August 03, 2015
Is my understanding below correct? Does any documentation need updating?

Operator precedence table lists !in as an operator:

  http://wiki.dlang.org/Operator_precedence

Operator overloading documentation does not mention it:

  http://dlang.org/operatoroverloading.html#binary

However, 'a !in b' seems to be lowered to '!(a in b)'. It is possible to define "!in" but it is never called:

struct S
{
    bool opBinaryRight(string op)(int i) const
        if (op == "in")
    {
        import std.stdio;
        writeln("in");
        return true;
    }

    bool opBinaryRight(string op)(int i) const
        if (op == "!in")
    {
        // Never called
        assert(false);
        return false;
    }
}

void main()
{
    auto s = S();
    assert(42 in s);
    assert(!(42 !in s));
}

The "in" overload gets called twice:

in
in

Ali
August 03, 2015
On Sunday, August 02, 2015 21:51:48 Ali Çehreli via Digitalmars-d-learn wrote:
> Is my understanding below correct?
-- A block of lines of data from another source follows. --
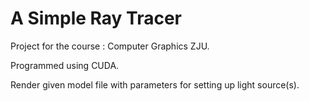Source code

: # A Simple Ray Tracer

Project for the course : Computer Graphics ZJU.

Programmed using CUDA.

Render given model file with parameters for setting up light source(s).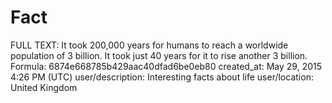 # Fact

FULL TEXT: It took 200,000 years for humans to reach a worldwide population of 3 billion. It took just 40 years for it to rise another 3 billion.
Formula: 6874e668785b429aac40dfad6be0eb80
created_at: May 29, 2015 4:26 PM (UTC)
user/description: Interesting facts about life
user/location: United Kingdom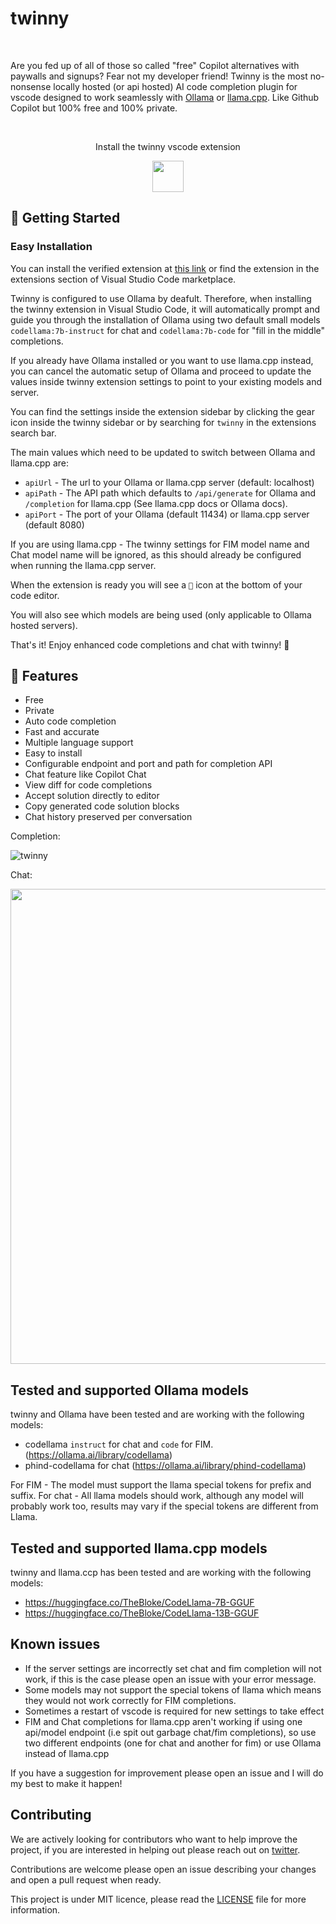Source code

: # twinny

<br>

Are you fed up of all of those so called "free" Copilot alternatives with paywalls and signups?  Fear not my developer friend!  Twinny is the most no-nonsense locally hosted (or api hosted) AI code completion plugin for vscode designed to work seamlessly with [Ollama](https://github.com/jmorganca/ollama) or [llama.cpp](https://github.com/ggerganov/llama.cpp). Like Github Copilot but 100% free and 100% private.

<br>

<div align="center">
    <p>
      Install the twinny vscode extension
    </p>
    <a href="https://marketplace.visualstudio.com/items?itemName=rjmacarthy.twinny">
      <img src="https://code.visualstudio.com/assets/images/code-stable.png" height="50" />
    </a>
</div>


## 🚀 Getting Started

### Easy Installation

You can install the verified extension at [this link](https://marketplace.visualstudio.com/items?itemName=rjmacarthy.twinny) or find the extension in the extensions section of Visual Studio Code marketplace.

Twinny is configured to use Ollama by deafult. Therefore, when installing the twinny extension in Visual Studio Code, it will automatically prompt and guide you through the installation of Ollama using two default small models `codellama:7b-instruct` for chat and `codellama:7b-code` for "fill in the middle" completions. 

If you already have Ollama installed or you want to use llama.cpp instead, you can cancel the automatic setup of Ollama and proceed to update the values inside twinny extension settings to point to your existing models and server.

You can find the settings inside the extension sidebar by clicking the gear icon inside the twinny sidebar or by searching for `twinny` in the extensions search bar.

The main values which need to be updated to switch between Ollama and llama.cpp are:

- `apiUrl` - The url to your Ollama or llama.cpp server (default: localhost)
- `apiPath` - The API path which defaults to `/api/generate` for Ollama and `/completion` for llama.cpp (See llama.cpp docs or Ollama docs).
- `apiPort` - The port of your Ollama (default 11434) or llama.cpp server (default 8080)

If you are using llama.cpp - The twinny settings for FIM model name and Chat model name will be ignored, as this should already be configured when running the llama.cpp server.

When the extension is ready you will see a `🤖` icon at the bottom of your code editor.

You will also see which models are being used (only applicable to Ollama hosted servers).

That's it! Enjoy enhanced code completions and chat with twinny! 🎉

## 🤖 Features

- Free
- Private
- Auto code completion
- Fast and accurate
- Multiple language support
- Easy to install
- Configurable endpoint and port and path for completion API
- Chat feature like Copilot Chat
- View diff for code completions
- Accept solution directly to editor
- Copy generated code solution blocks
- Chat history preserved per conversation

Completion:

![twinny](https://github.com/rjmacarthy/twinny/assets/5537428/95a1d8d5-f2fb-47b3-b246-23ff822464c3)

Chat:

<img src="https://github.com/rjmacarthy/twinny/assets/5537428/679bd283-28e9-47ff-9165-84dfe293c56a" width="760"/>


## Tested and supported Ollama models

twinny and Ollama have been tested and are working with the following models:

- codellama `instruct` for chat and `code` for FIM. (https://ollama.ai/library/codellama)
- phind-codellama for chat (https://ollama.ai/library/phind-codellama)

For FIM - The model must support the llama special tokens for prefix and suffix.
For chat - All llama models should work, although any model will probably work too, results may vary if the special tokens are different from Llama.

## Tested and supported llama.cpp models

twinny and llama.ccp has been tested and are working with the following models:
 
- https://huggingface.co/TheBloke/CodeLlama-7B-GGUF 
- https://huggingface.co/TheBloke/CodeLlama-13B-GGUF


## Known issues

- If the server settings are incorrectly set chat and fim completion will not work, if this is the case please open an issue with your error message.
- Some models may not support the special tokens of llama which means they would not work correctly for FIM completions.
- Sometimes a restart of vscode is required for new settings to take effect
- FIM and Chat completions for llama.cpp aren't working if using one api/model endpoint (i.e spit out garbage chat/fim completions), so use two different endpoints (one for chat and another for fim) or use Ollama instead of llama.cpp
  
If you have a suggestion for improvement please open an issue and I will do my best to make it happen!

## Contributing

We are actively looking for contributors who want to help improve the project, if you are interested in helping out please reach out on [twitter](https://x.com/rjmacarthy).

Contributions are welcome please open an issue describing your changes and open a pull request when ready.

This project is under MIT licence, please read the [LICENSE](https://github.com/rjmacarthy/twinny/blob/master/LICENSE) file for more information.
Does any documentation need updating?
>
> Operator precedence table lists !in as an operator:
>
>    http://wiki.dlang.org/Operator_precedence
>
> Operator overloading documentation does not mention it:
>
>    http://dlang.org/operatoroverloading.html#binary
>
> However, 'a !in b' seems to be lowered to '!(a in b)'. It is possible to define "!in" but it is never called:
>
> struct S
> {
>      bool opBinaryRight(string op)(int i) const
>          if (op == "in")
>      {
>          import std.stdio;
>          writeln("in");
>          return true;
>      }
>
>      bool opBinaryRight(string op)(int i) const
>          if (op == "!in")
>      {
>          // Never called
>          assert(false);
>          return false;
>      }
> }
>
> void main()
> {
>      auto s = S();
>      assert(42 in s);
>      assert(!(42 !in s));
> }
>
> The "in" overload gets called twice:
>
> in
> in

It would make no sense to be able to overload !in directly given D's philosophy on operator overloading. key !in foo has to be the same as !(key in foo) for consistency. It's the same as why opEquals, opCmp, op!"++", and op!"--" are all used to overload multiple operators.